Howser got off the phone and crooked a finger at them and said, “Virgil, how you doing?”

“Could be worse,” Virgil said. Then: “Wait-let me think about that.”

“You haven’t found the tigers.”

“Not yet,” Virgil said. Zhang was sneaking peeks at him. “I’m hoping Mr. Zhang can help us with that. He’s good friends with our leading suspect who we think might also have murdered his father and a couple of other people. What about that, Mr. Zhang?”

Zhang pretended to be startled, but he wasn’t, and the three cops exchanged a quick flicker of glances. Zhang said, “What are you talking about? Who are you?”

“You know who I am,” Virgil said. “We met in the Cub supermarket, but I didn’t know it at the time. Who tipped you off? Was Peck out in the parking lot?”

Zhang’s head seemed to sink an inch or two into his chest, and he said, “I don’t know what this officer is talking about. I know this Peck man, but I only get medicine for my father.”

“Tiger medicine?” Virgil asked. “Was your old man the West Coast distributor?”

Zhang’s head seemed to sink an inch farther into his chest: “I don’t know their business. My father didn’t tell me. I only bought small medicine from Dr. Peck, for my father.”

Virgil said, “You’re full of shit, Zhang. I know you’re involved and I’m gonna put you in prison for it. The big question now is, did you help kill your father?”

Zhang’s head came up and he shouted, “I did not kill my father. I did not. You go away. Go away.”

– 

Virgil jerked his head at Howser and Huber to get them out in the hall, and Huber said in a low voice, “Okay, I see him now. He’s involved.”

Virgil said, “Do me a favor. Get your crime-scene guys to take a look at his dirty clothes and the driver’s seat in his car. If they pick up a single tiger hair…”

“We can do that,” Howser said. “I agree with Huber-he knows something that he’s not telling us. I didn’t see that in him until now. Since we talked to you on the phone, we took a look at old man Zhang online, and there’s an article in Forbes that said that he got out of China with more than a hundred million dollars, and another small item from a Chinese American society rag from LA that says he’s about to get married again. His kid might think that money is going away.”
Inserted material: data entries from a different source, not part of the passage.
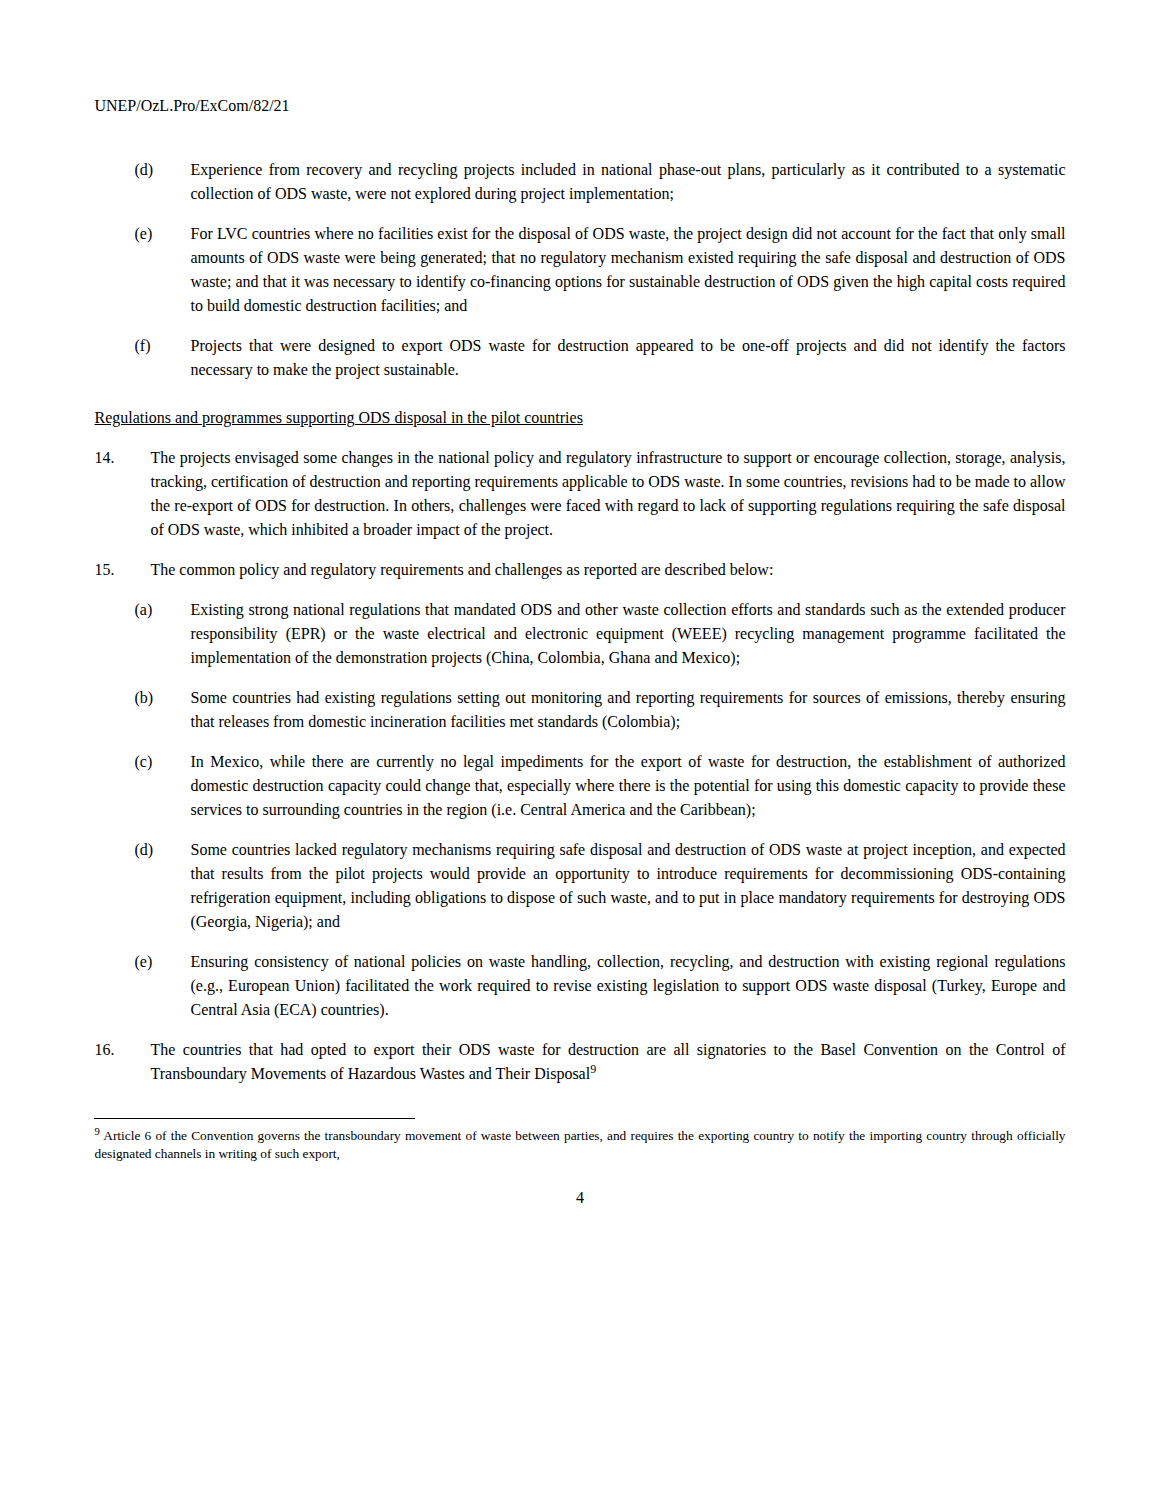UNEP/OzL.Pro/ExCom/82/21
(d)
Experience from recovery and recycling projects included in national phase-out plans, particularly as it contributed to a systematic collection of ODS waste, were not explored during project implementation;
(e)
For LVC countries where no facilities exist for the disposal of ODS waste, the project design did not account for the fact that only small amounts of ODS waste were being generated; that no regulatory mechanism existed requiring the safe disposal and destruction of ODS waste; and that it was necessary to identify co-financing options for sustainable destruction of ODS given the high capital costs required to build domestic destruction facilities; and
(f)
Projects that were designed to export ODS waste for destruction appeared to be one-off projects and did not identify the factors necessary to make the project sustainable.
Regulations and programmes supporting ODS disposal in the pilot countries
14.
The projects envisaged some changes in the national policy and regulatory infrastructure to support or encourage collection, storage, analysis, tracking, certification of destruction and reporting requirements applicable to ODS waste. In some countries, revisions had to be made to allow the re-export of ODS for destruction. In others, challenges were faced with regard to lack of supporting regulations requiring the safe disposal of ODS waste, which inhibited a broader impact of the project.
15.
The common policy and regulatory requirements and challenges as reported are described below:
(a)
Existing strong national regulations that mandated ODS and other waste collection efforts and standards such as the extended producer responsibility (EPR) or the waste electrical and electronic equipment (WEEE) recycling management programme facilitated the implementation of the demonstration projects (China, Colombia, Ghana and Mexico);
(b)
Some countries had existing regulations setting out monitoring and reporting requirements for sources of emissions, thereby ensuring that releases from domestic incineration facilities met standards (Colombia);
(c)
In Mexico, while there are currently no legal impediments for the export of waste for destruction, the establishment of authorized domestic destruction capacity could change that, especially where there is the potential for using this domestic capacity to provide these services to surrounding countries in the region (i.e. Central America and the Caribbean);
(d)
Some countries lacked regulatory mechanisms requiring safe disposal and destruction of ODS waste at project inception, and expected that results from the pilot projects would provide an opportunity to introduce requirements for decommissioning ODS-containing refrigeration equipment, including obligations to dispose of such waste, and to put in place mandatory requirements for destroying ODS (Georgia, Nigeria); and
(e)
Ensuring consistency of national policies on waste handling, collection, recycling, and destruction with existing regional regulations (e.g., European Union) facilitated the work required to revise existing legislation to support ODS waste disposal (Turkey, Europe and Central Asia (ECA) countries).
16.
The countries that had opted to export their ODS waste for destruction are all signatories to the Basel Convention on the Control of Transboundary Movements of Hazardous Wastes and Their Disposal9
9 Article 6 of the Convention governs the transboundary movement of waste between parties, and requires the exporting country to notify the importing country through officially designated channels in writing of such export,
4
Howser asked Virgil to make a formal statement about his observations of Zhang; they could already go through the father’s belongings at the hotel because there wasn’t any question of a crime in his case, and because he’d ridden in a car under suspicious circumstances, they could also look at the car. What they needed from Virgil was anything that would allow them to look at the son’s possessions. Virgil didn’t have much, but with the right judge, they might get a warrant.

– 

Virgil was making the statement when Catrin Mattsson called: “I think I found Blankenship. You still in bed?”

“No, I’m up at the Minneapolis PD,” Virgil said.

“Great. He’s at a biker friend’s house in Falcon Heights. I’m on my way up there. What are you doing up so early?”